It depends on how you fit your combined models
If you do sequential fitting ie. fit the ARFIMA(3,3) model first and then feed the residuals through a GARCH model, then all ARFIMA(3,3)-GARCH(P,Q) models will have redundant ar1 and ar3 variables. However, if you do joint estimation of ARFIMA(p,q)-GARCH(P.Q) you might end up with a model combination where ar1 and ar3 becomes statistically significant, depending on the fitted GARCH model.
In the end, it all boils down to the purpose of the chosen model: Will it act as an explanatory model or a predictive model?
If the goal of the model is to forecast the time-series, then statistical tests of the model variables aren't your main concern. Instead, you should be validating the model performance via out-of-sample test procedures.

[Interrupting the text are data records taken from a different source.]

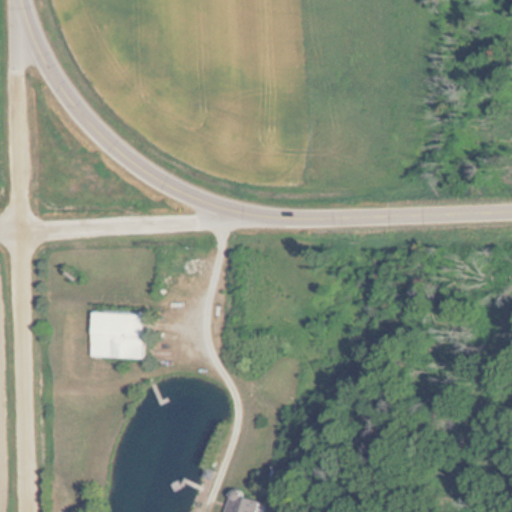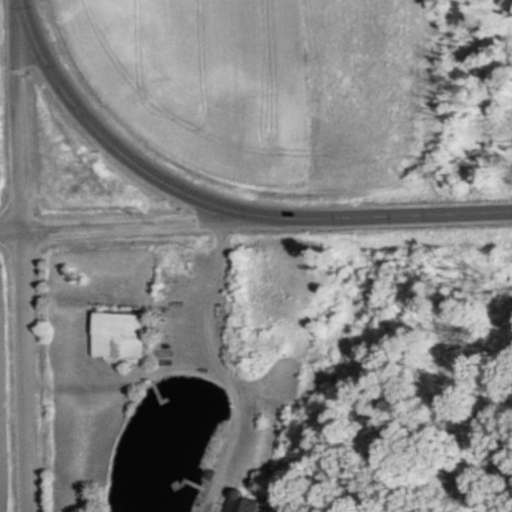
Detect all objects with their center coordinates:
road: (25, 114)
road: (222, 201)
road: (154, 223)
road: (14, 228)
building: (114, 335)
road: (32, 370)
building: (236, 504)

If the goal of the model is to explain which variables contribute to the patterns in your time-series, then there is no real need of removing non-significant variables in your time-series. Presumably, you included the variables in your model because you thought that they might play a role in capturing some of the patterns in your time-series.

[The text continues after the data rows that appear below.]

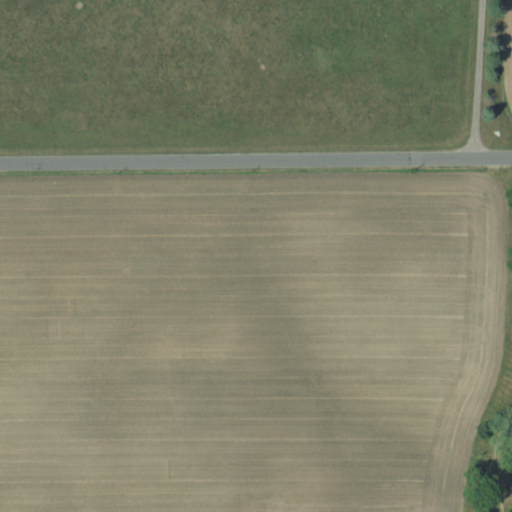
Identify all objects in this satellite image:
road: (474, 79)
road: (256, 161)
road: (506, 227)
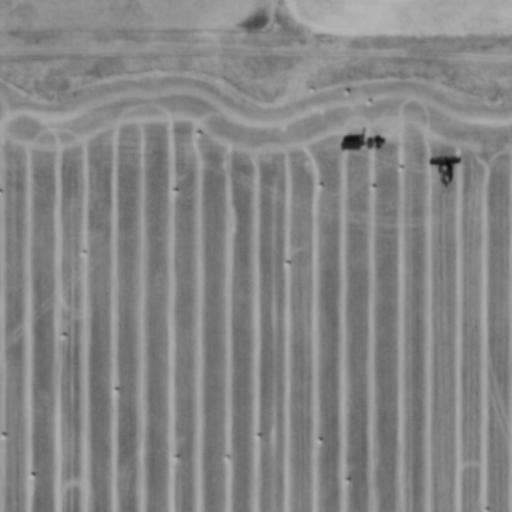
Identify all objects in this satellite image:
road: (255, 51)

That the variables failed to reject the null (aka. became redundant) does not imply that the model will perform poorly, it just means that your sample did not detect an effect of the ar1 and ar3 variables. However, if there is a foundational basis to include the extra ar-terms (either from expert opinions or from past experience), then the variables might become statistically significant in the future and hence, they shouldn't be removed from the explanatory model.